Cornelis Jacobsen May explored south again that very summer. He even entered the James River. Then he revisited the cape he had first sighted a few years earlier and which now bears his name. Entering Delaware Bay this time however, he charted its shores, and following in Hendricksen’s path he ascended the river to trade and more thoroughly investigate it also.

By the following year, 1621, the English ambassador at The Hague was before the States General calling attention to the trespassers on “English” territory in America. But his protests received scant hearing. The lowlanders’ grand design for the west was now in process of completion—the West India Company had been chartered—and a government for New Netherland was being organized. Already an official seal for the new province in America had been engraved, the figure of a beaver, fittingly enough, its central theme.

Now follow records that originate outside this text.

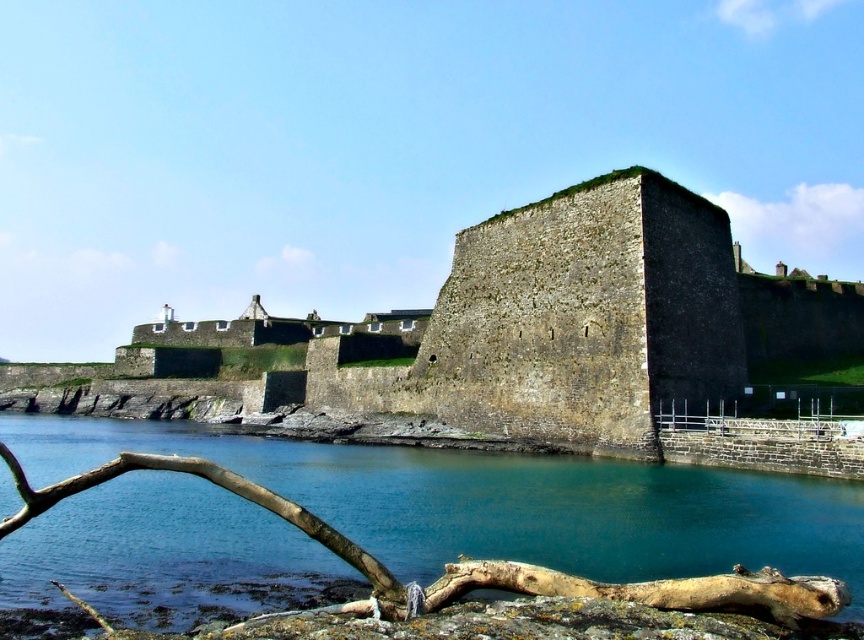
Question: Among these points, which one is farthest from the camera?

Choices:
 (A) (483, 300)
 (B) (678, 506)

Answer: (A)

Question: Can you confirm if brown stone wall at center is positioned to the left of blue water at lower left?

Choices:
 (A) yes
 (B) no

Answer: (A)

Question: Which point is closer to the camera?

Choices:
 (A) blue water at lower left
 (B) brown stone wall at center

Answer: (A)

Question: Which point is closer to the camera?

Choices:
 (A) blue water at lower left
 (B) brown stone wall at center

Answer: (A)

Question: Is brown stone wall at center positioned in front of blue water at lower left?

Choices:
 (A) no
 (B) yes

Answer: (A)

Question: Is brown stone wall at center positioned before blue water at lower left?

Choices:
 (A) no
 (B) yes

Answer: (A)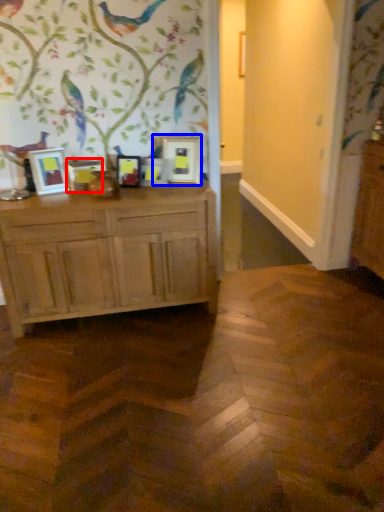
Question: Among these objects, which one is farthest to the camera, picture frame (highlighted by a red box) or picture frame (highlighted by a blue box)?

Choices:
 (A) picture frame
 (B) picture frame

Answer: (B)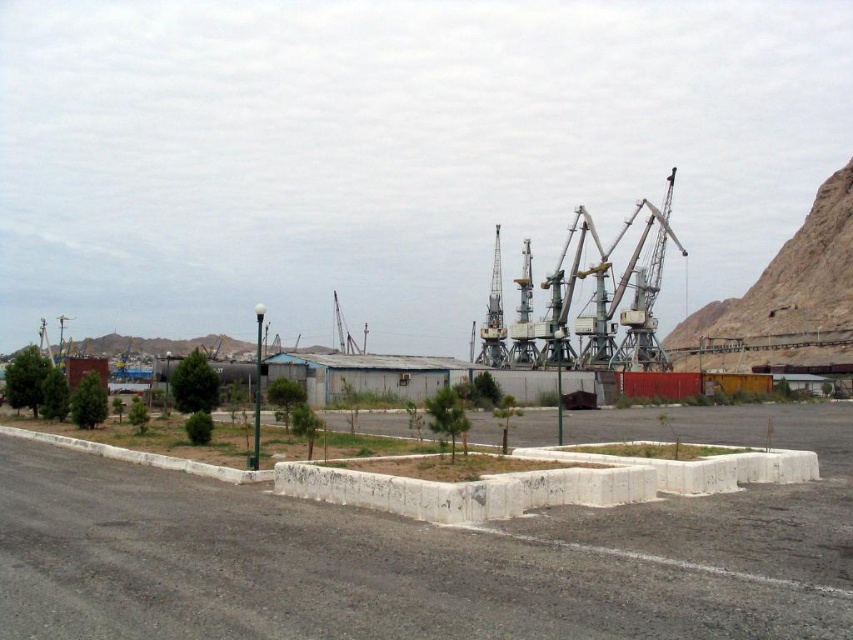
You are driving a delivery truck that is 1.2 meters tall. You need to pass under the concrete at center and the white concrete curb at center. Which one can your truck safely pass under without hitting the top?

The white concrete curb at center is shorter than the concrete at center, so the truck can safely pass under the white concrete curb at center since it is taller than 1.2 meters. However, the concrete at center is taller, so the truck cannot pass under it without hitting the top.

You are a delivery truck driver who needs to park your vehicle in the parking lot shown in the image. The parking space has a concrete at center and a white concrete curb at center. Which object should you avoid hitting when backing into the parking spot?

You should avoid hitting the white concrete curb at center because it is smaller in size compared to the concrete at center, making it more vulnerable to damage from the truck.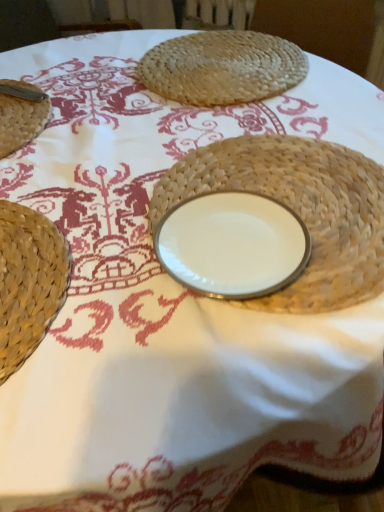
The height and width of the screenshot is (512, 384). I want to click on vacant space that is to the left of woven straw placemat at upper center, so [x=82, y=82].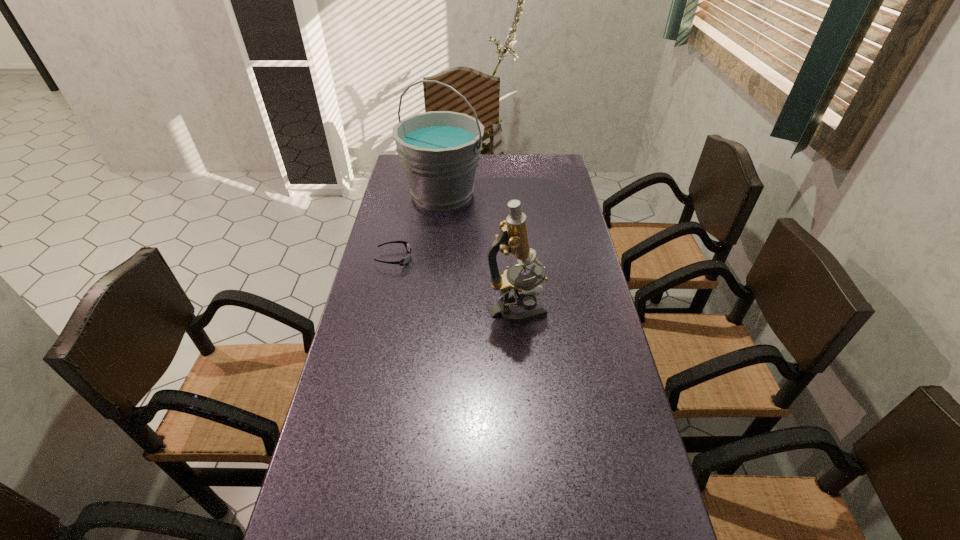
Where is `the farthest object`? the farthest object is located at coordinates (439, 150).

Identify the location of bucket. (439, 150).

At what (x,y) coordinates should I click in order to perform the action: click on the second tallest object. Please return your answer as a coordinate pair (x, y). Looking at the image, I should click on (513, 238).

The width and height of the screenshot is (960, 540). Find the location of `the rightmost object`. the rightmost object is located at coordinates (513, 238).

The width and height of the screenshot is (960, 540). What are the coordinates of `the second farthest object` in the screenshot? It's located at (404, 261).

Locate an element on the screen. The image size is (960, 540). the shortest object is located at coordinates (404, 261).

This screenshot has width=960, height=540. In order to click on vacant region located 0.150m on the front of the bucket in this screenshot , I will do `click(437, 244)`.

This screenshot has width=960, height=540. Identify the location of free space located 0.070m on the front of the microscope. (519, 347).

Identify the location of free space located on the lenses of the second nearest object. This screenshot has height=540, width=960. (499, 259).

Where is `object present at the far edge`? The height and width of the screenshot is (540, 960). object present at the far edge is located at coordinates (439, 150).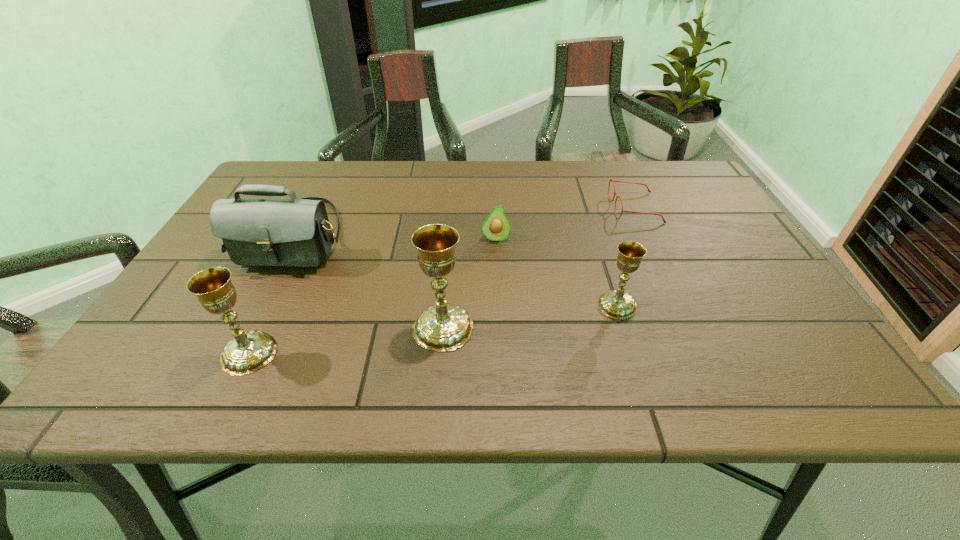
Image resolution: width=960 pixels, height=540 pixels. Find the location of `vacant space that satisfies the following two spatial constraints: 1. on the face of the shortest object; 2. on the front side of the shoulder bag`. vacant space that satisfies the following two spatial constraints: 1. on the face of the shortest object; 2. on the front side of the shoulder bag is located at coordinates (648, 236).

At what (x,y) coordinates should I click in order to perform the action: click on vacant point that satisfies the following two spatial constraints: 1. on the face of the shortest object; 2. on the front side of the shoulder bag. Please return your answer as a coordinate pair (x, y). Looking at the image, I should click on (648, 236).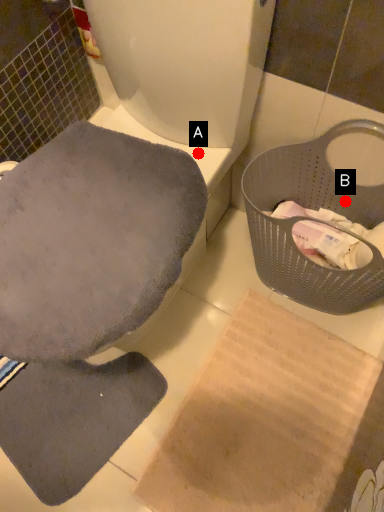
Question: Two points are circled on the image, labeled by A and B beside each circle. Which point is closer to the camera?

Choices:
 (A) A is closer
 (B) B is closer

Answer: (A)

In the meantime however part of the Dutch claim had been occupied by some refugee Englishmen who were determined to stay in America. The Pilgrims had planted the first permanent settlement on the coast of New England.

IX
The Pilgrims Rely on God and Beaver

The first permanent settlement made by the English on the northern coasts of America owed its success to traffic in pelts.

Almost from the very beginning in the winter of 1620-21 the Plymouth plantation was a fur-trading post, depending on beaver and otter skins for the maintenance of its inhabitants. And, as Edward Channing has put it, “In the end what saved the Plymouth colony from extinction and gave the settlers a chance to repay the London merchants for their advances was a well managed fur trade.”

Governor William Bradford himself recognized that the fur trade was vital to the survival of his people in New England, saying “there was no other means to procure them food which they so much wanted and clothes also.”

This was only too true. Not only did a vicious system of communalistic enterprise retard the production of food at Plymouth but the merchant adventurers in England who backed the plantation insisted that time-consuming agricultural activities be curtailed to a minimum, promising to send over the needed food. In return for financing the venture they wanted quick returns that could be gotten only from fish and fur. Since the Plymouth colonists were never too successful at fishing, in fact ill equipped for that pursuit, they had to depend on the export of pelts to keep the merchants happy and to wangle supplies and trucking goods enough to keep themselves alive.

Even with the help of the fur trade, however, this brave little band of Brownist Separatists probably would not have survived the rigors of the climate and the harsh New England coast except for the impelling religious motive that brought them to America in the first place.